[People photos with keypoints]
Segment Open
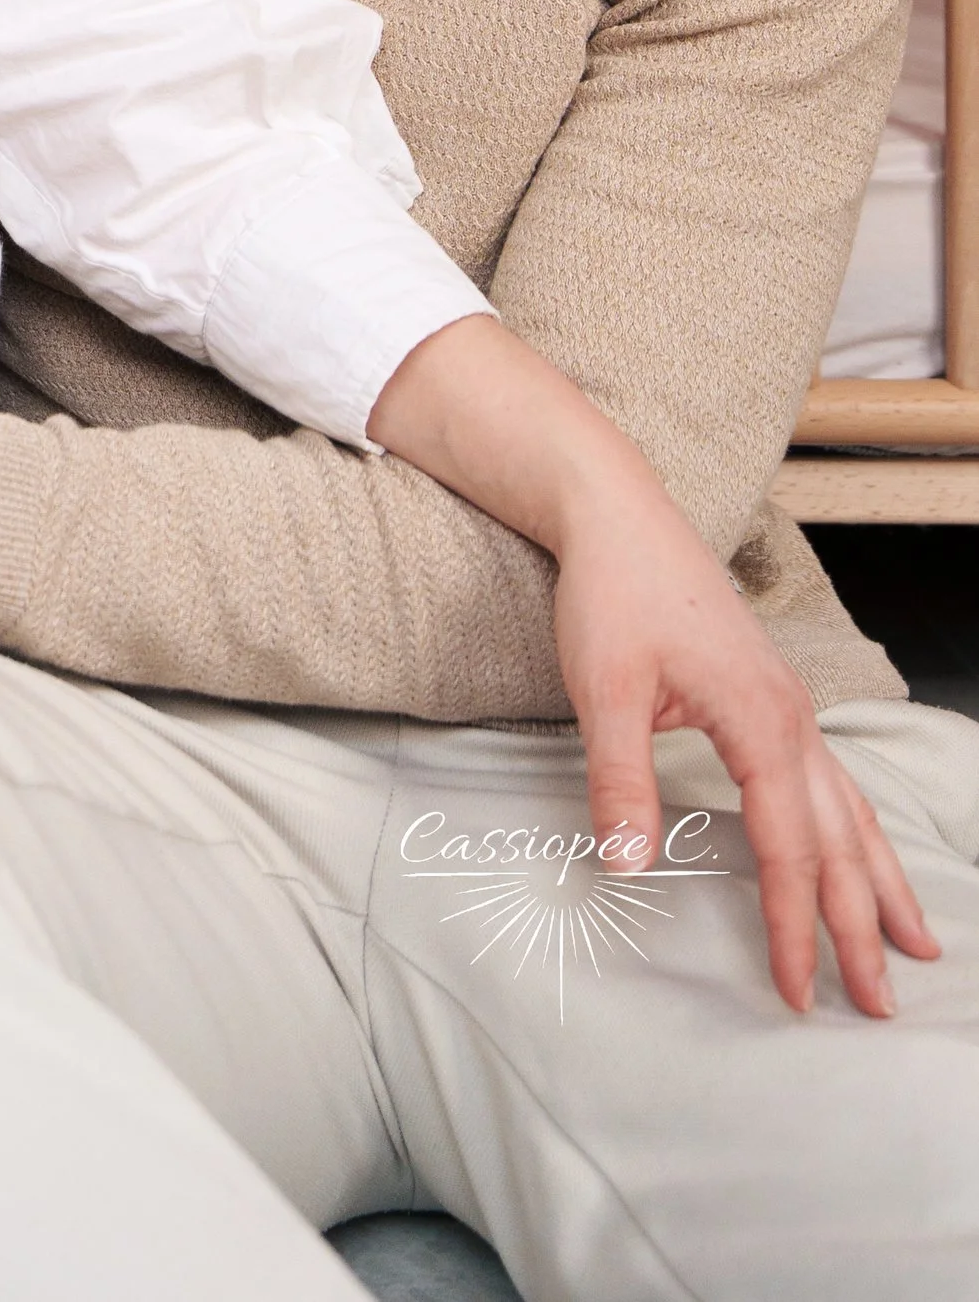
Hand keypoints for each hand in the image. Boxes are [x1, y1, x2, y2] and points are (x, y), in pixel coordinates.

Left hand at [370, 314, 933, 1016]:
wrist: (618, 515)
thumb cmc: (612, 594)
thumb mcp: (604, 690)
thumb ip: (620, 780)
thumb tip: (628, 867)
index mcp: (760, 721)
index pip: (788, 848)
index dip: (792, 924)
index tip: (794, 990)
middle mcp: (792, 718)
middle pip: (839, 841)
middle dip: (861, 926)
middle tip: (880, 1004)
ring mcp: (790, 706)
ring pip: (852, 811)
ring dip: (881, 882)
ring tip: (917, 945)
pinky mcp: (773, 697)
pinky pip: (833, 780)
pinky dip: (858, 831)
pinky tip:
Segment Closed
- _Work task_
Whenever the word "index" occurs in a line above, copy that line.

- _Response to this task_
index mcp: (760, 721)
index pip: (788, 848)
index dip: (792, 924)
index tip: (794, 990)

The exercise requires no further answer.